Kobo et les libraires indés, un partenariat pour occuper le terrain

Antoine Oury - 21.05.2013

Edition - Librairies - Kobo - Libraires indépendants - partenariat


D'accord, Kobo n'est pas Amazon. Mais l'annonce d'un partenariat entre le revendeur d'ebook et d'appareils de lecture avec les libraires indépendants avait de quoi surprendre, voire même agacer. Mis en place par l'American Booksellers Association (ABA), il semblait logique que le responsable des partenariats de l'association, Oren Teicher, vienne présenter le projet et ses premiers résultats.

 

 

Oren Teicher, en pleine démo, et Marianne Kruckow

 

 

Depuis la France, le marché du livre numérique aux États-Unis semble assuré et rassurant : pour autant, Oren Teicher précise d'emblée : « Nous ne savons pas ce que les ebooks vont représenter sur le marché du livre : on parle 22 % des ventes en volume, ce qui laisse toujours 75 % pour les livres papier. »

 

L'association avec un revendeur d'ebooks peut sembler déplacée pour une librairie brick & mortar, mais l'origine de la démarché est enracinée dans un pragmatisme qui emprunte beaucoup à la logique : « Il nous fallait une solution pour que nos libraires puissent répondre « Oui » au lecteur qui souhaite acheter du livre numérique », explique Oren Teicher de l'ABA. Et éviter ainsi que celui-ci se tourne vers Amazon, et de courir le risque qu'il commande également ses livres papier à cette adresse.

 

« Nous ne faisons pas cela parce que nous sommes persuadés que nos membres doivent vendre en numérique, il s'agit simplement d'une attention portée au client. » Le partenariat permet donc aux libraires indépendants, par exemple la boutique Books Inc. de San Francisco, de vendre des livres numériques et les lecteurs e-ink correspondants.
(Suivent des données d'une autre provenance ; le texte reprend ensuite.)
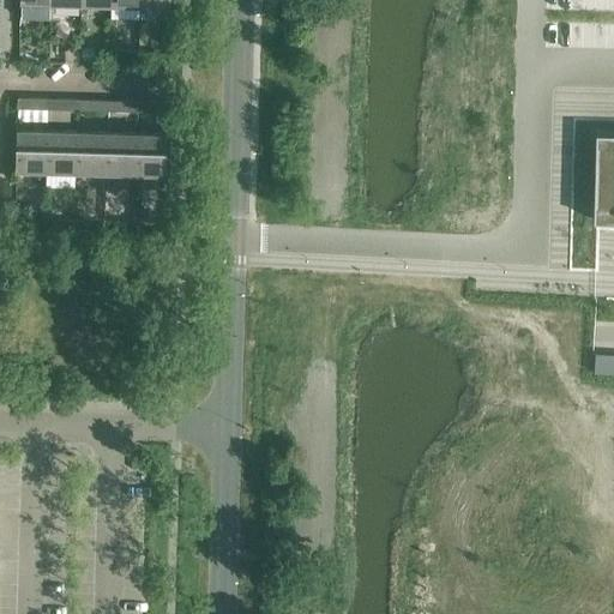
[(47,120),(48,96),(17,96),(17,107),(47,108),(47,120)]
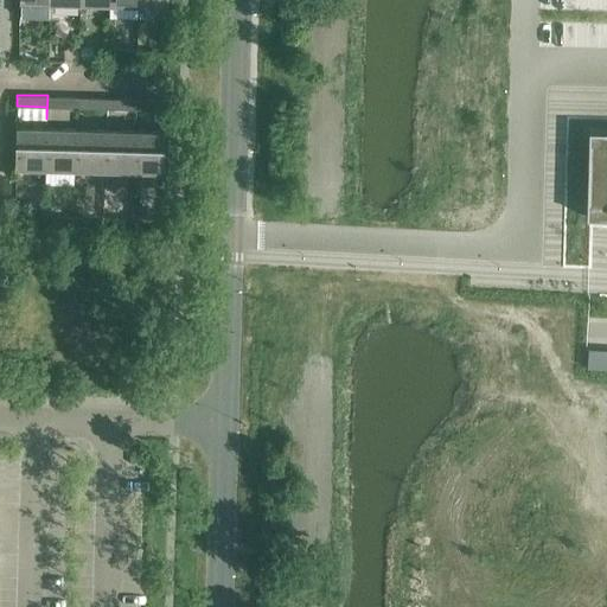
[(76,108),(77,96),(48,95),(46,119),(68,120),(69,108),(76,108)]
Une précédente association avec Google Books avait tourné court, notamment parce que le relais de la machine n'avait pas été mis en place.

 

« Cette fois, lorsqu'une boutique vend un lecteur Kobo, elle enregistre le numéro de série de l'appareil, et touche sa part de revenus à chaque vente d'ebooks, soit 11 % du prix » : même si les ventes sont faibles, un revenu supplémentaire est bien là, d'autant plus que les librairies n'ont que peu d'investissements à réaliser. Les bases de données sont celles de l'ABA, de Kobo et du distributeur Ingram, tandis que Kobo gère l'ensemble des tarifications et transactions, tout comme le service client.

 

Tous les 30 jours, l'établissement reçoit le décompte des ventes : 500 magasins ont pour l'instant souscrit au programme lancé en novembre dernier, un résultat satisfaisant, mais qui doit encore augmenter pour asseoir véritablement le partenariat. 300 boutiques, sur les 500, seraient véritablement actives et vendeuses. De toute façon, « l'objectif n'est pas de prendre des parts de marché, mais simplement d'être présent sur le terrain ».

 

Largement occupé par Barnes & Noble et Amazon, ce dernier semble assez grand pour abriter les libraires indépendants, d'autant plus lorsqu'ils travaillent avec un revendeur qui ne vend que du numérique.